Morgan Stanley’s analysis suggests that while there may be further dips in Caterpillar’s stock price in the near future, these could present opportunities for long-term investors to establish or increase their positions in the company. The firm anticipates that investors with a longer investment horizon might view any sell-offs in the coming months as a chance to invest at a lower price point before a potential rebound.

In summary, the updated Morgan Stanley stance on Caterpillar reflects a nuanced view of the company’s stock, balancing near-term headwinds with long-term industrial leadership and growth potential. The firm’s revised price target and rating upgrade indicate a shift in market expectations for the machinery giant’s performance.

In other recent news, Caterpillar Inc (NYSE:CAT). reported sales and revenues of $64.8 billion for 2024, reflecting its robust position in the construction and mining equipment industry. The company announced a leadership transition with Joe Creed set to become CEO, taking over from Jim Umpleby, who will become Executive Chairman. This change comes amid Caterpillar’s centennial celebration and is part of a strategic succession plan aimed at maintaining stability and continuity in leadership.

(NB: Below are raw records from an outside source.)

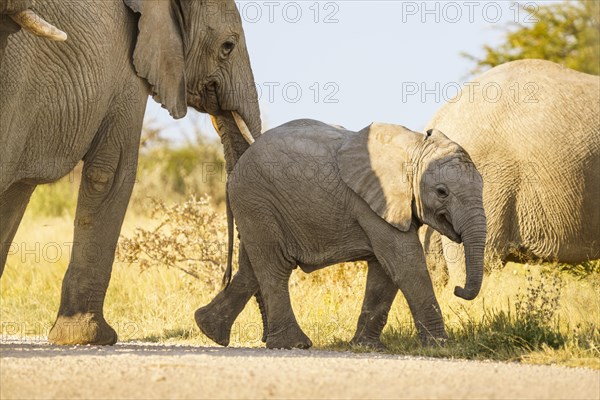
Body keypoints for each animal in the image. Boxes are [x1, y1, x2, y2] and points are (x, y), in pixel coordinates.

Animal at [0, 0, 262, 344]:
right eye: (227, 47)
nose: (209, 328)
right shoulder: (127, 66)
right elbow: (112, 171)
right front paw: (89, 337)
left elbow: (17, 191)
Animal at [195, 119, 486, 350]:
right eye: (442, 192)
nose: (458, 290)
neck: (413, 147)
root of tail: (232, 173)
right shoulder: (371, 201)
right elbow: (405, 265)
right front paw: (442, 347)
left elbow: (384, 272)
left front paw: (366, 348)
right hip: (257, 200)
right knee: (274, 267)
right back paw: (294, 345)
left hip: (255, 207)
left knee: (251, 269)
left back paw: (209, 330)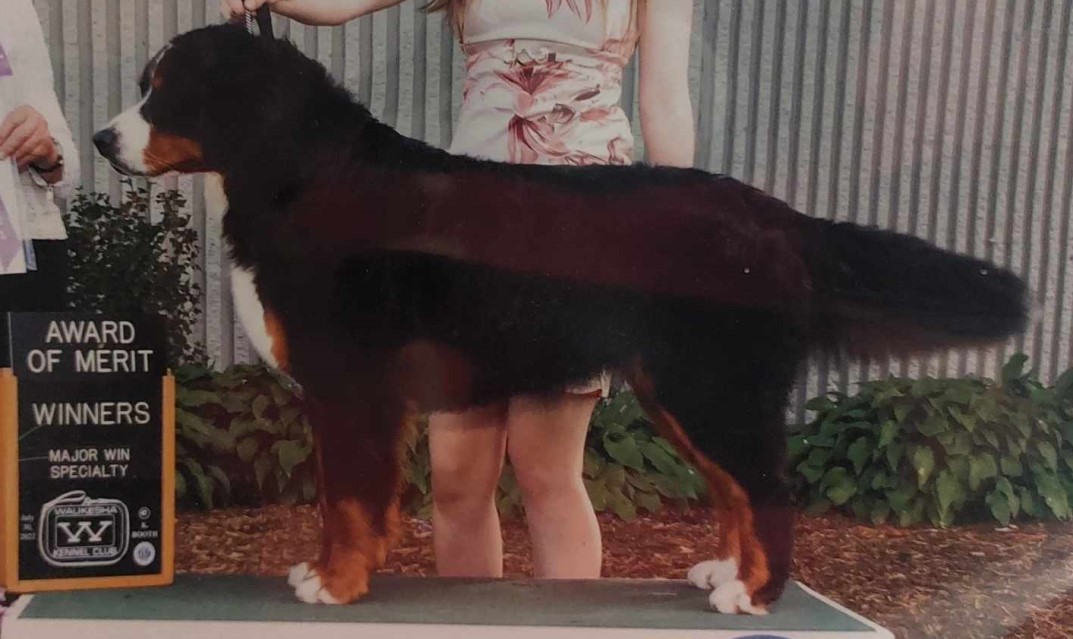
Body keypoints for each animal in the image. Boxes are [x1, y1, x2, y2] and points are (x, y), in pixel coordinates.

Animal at [93, 24, 1028, 615]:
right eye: (141, 87)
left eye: (166, 94)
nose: (102, 140)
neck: (297, 172)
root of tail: (776, 216)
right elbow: (350, 496)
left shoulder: (348, 384)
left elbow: (348, 498)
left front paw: (335, 581)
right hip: (677, 389)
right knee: (735, 486)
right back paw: (723, 570)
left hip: (711, 384)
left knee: (765, 486)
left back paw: (752, 592)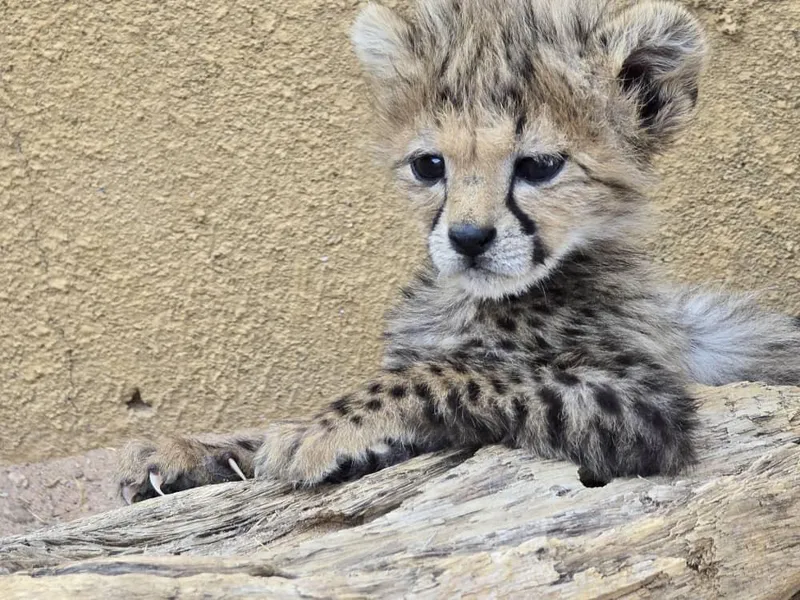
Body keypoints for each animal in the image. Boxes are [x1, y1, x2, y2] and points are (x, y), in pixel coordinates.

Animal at [117, 0, 800, 503]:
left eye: (539, 166)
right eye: (429, 165)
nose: (468, 239)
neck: (473, 298)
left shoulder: (640, 403)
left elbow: (454, 371)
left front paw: (322, 430)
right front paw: (193, 451)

Additionally, Caterpillar committed $100 million over the next five years to workforce development, focusing on equipping individuals with skills for the digital age. This investment aligns with global labor market trends and underscores the company’s dedication to future-proofing its workforce. In another development, Caterpillar’s Board of Directors decided to maintain the quarterly dividend at $1.41 per share, highlighting its consistent returns to shareholders.

Oppenheimer has maintained its Perform rating on Caterpillar shares, coinciding with these leadership changes. Meanwhile, the company announced that Daniel M. Dickinson will not seek re-election to the board, although this decision is not due to any disagreement with the company. These recent developments reflect Caterpillar’s ongoing commitment to strategic growth and shareholder value.